Family traditions unify the individual members, binding them together by common practices they value and hold dear time and again. A family’s chosen traditions define it as a whole and help to form each person. One tradition that continues to nourish our family, having carried over from my husband’s family of origin, is the practice of each person honoring one individual on his or her birthday as well as Mother’s and Father’s Day.
What I love about this family tradition is how (most often) it brings out the best in both the honorer and the honoree. Occasionally, the words come hard for a couple of siblings who have been at odds, which in itself is a blessing because it calls our (and their) attention to the fact that we need to give extra care to building that relationship. At the very least a child might list off three nice things or fun memories about the person, but sometimes the synthesis of the insights of a sibling, parent, or spouse can be so striking that they fortify and inspire even more virtue in that person for a long time to come and edify the entire family. Acknowledging, understanding, and valuing all people for their unique giftedness is a hallmark of my husband’s family and a quality I am proud to carry on in our generation of Sanfords with the help of this tradition.

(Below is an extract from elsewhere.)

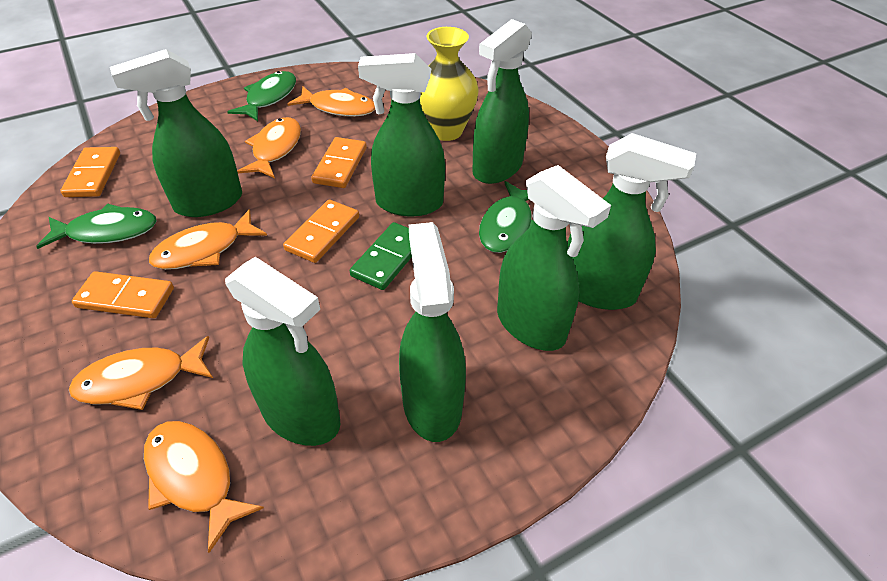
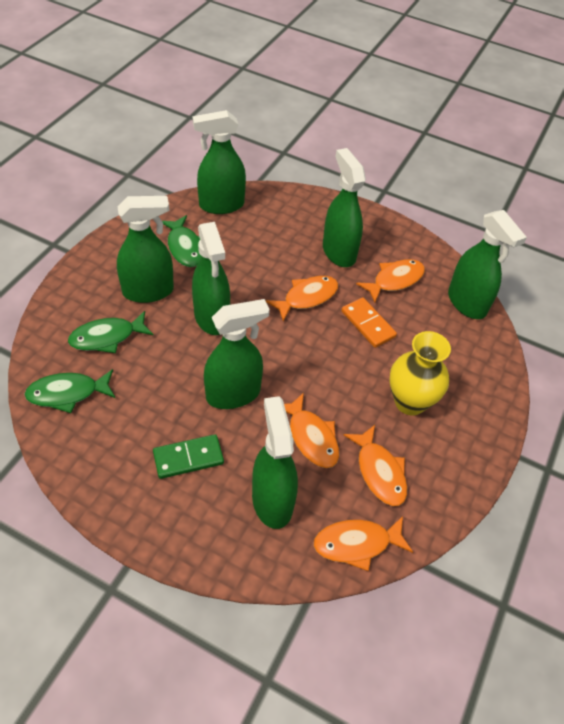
orange domino: 4 -> 1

A year ago was the first time I celebrated Mother’s Day as a mother-in-law as well as a grandmother. As though that was not gift enough, my daughter-in-law explained something in such a way that I was humbled and honored and understood my vocation as a mother in a whole new light. Rachel expressed her gratitude for the way I understand my son, her husband, Isaac perhaps better than anyone and told me that my maternal knowledge and love for him has helped her to know and love Isaac more and more. She went on to explain that this example must be how having a relationship with the Blessed Mother brings us closer to her son, Jesus.

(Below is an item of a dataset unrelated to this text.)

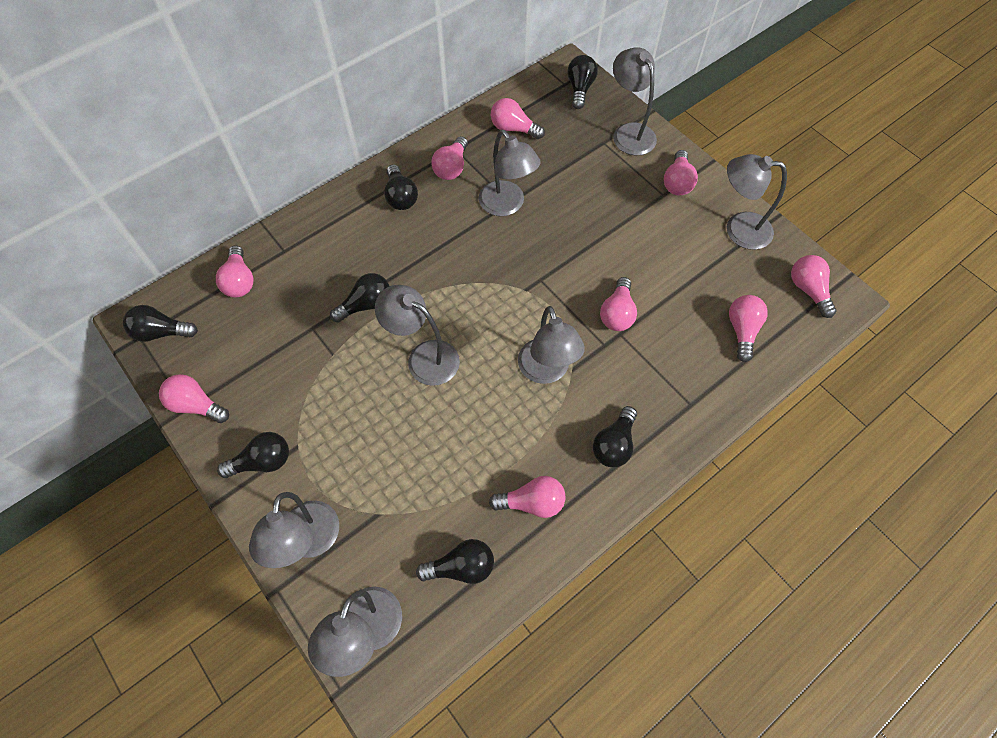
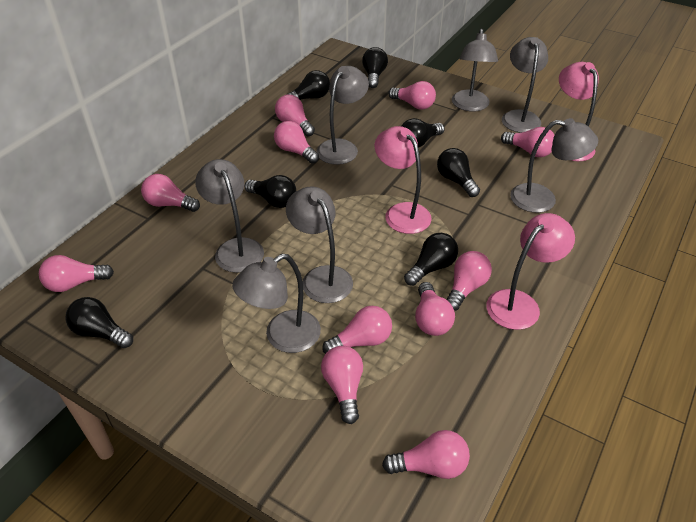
pink lamp: 0 -> 3
pink light bulb: 9 -> 11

So simple, yet so profound. God uses the mother:child relationship as he uses the Blessed Mother:Divine Child relationship to magnify and actualize love for the child. This perspective has reinforced in my heart and mind what the essence of motherhood, and in fact, human life is all about: relationship, unity, communion. As a mother, mother-in-law, and grandmother, I am privileged to be a vessel of divine love within my family, helping to knit our hearts together so our family can become more like—and more in communion with—the family which is the Blessed Trinity.
May we who are gifted with the same vocation as Our Blessed Mother never tire of pouring ourselves into the loving service of those entrusted to our care. And may we look to the Blessed Mother, the one who first knew, loved, and accepted Jesus, to help us know, love, and accept him ourselves.
Thank you. I love you too, Rachel! Happy Mothers’ Day!
Trying to type through my tears of joy. I have three mothers — earthly mothers — my adoptive mother, whom I first knew and treasured; my husband’s mother, who gave me my husband and was a model of faith for me; and my birthmother, who saw to it that I was placed in a Catholic family. They are also conduits of that wellspring of Our Blessed Mother’s virtues, chastity, and fiat. Then there are three more for me to love and honor — my son’s birthmother, and his two birthgrandmothers. Were it not for them, I would not have the vocation of motherhood. They all gave so much. Their fiat to adoption humbles me at the foot of the Cross, where our Blessed Mother suffered as the “sword pierced her soul,” foretold by Simeon. And there, at the foot of the Cross, Our Savior gave us His mother and relinquished her in this world to His beloved St John in a divine act of adoption.
Beautiful Ruth. We too have this tradition and it’s been such a gift to our family. What a beautiful witness of your maternal love and the effect it has had long past the time they were under your roof!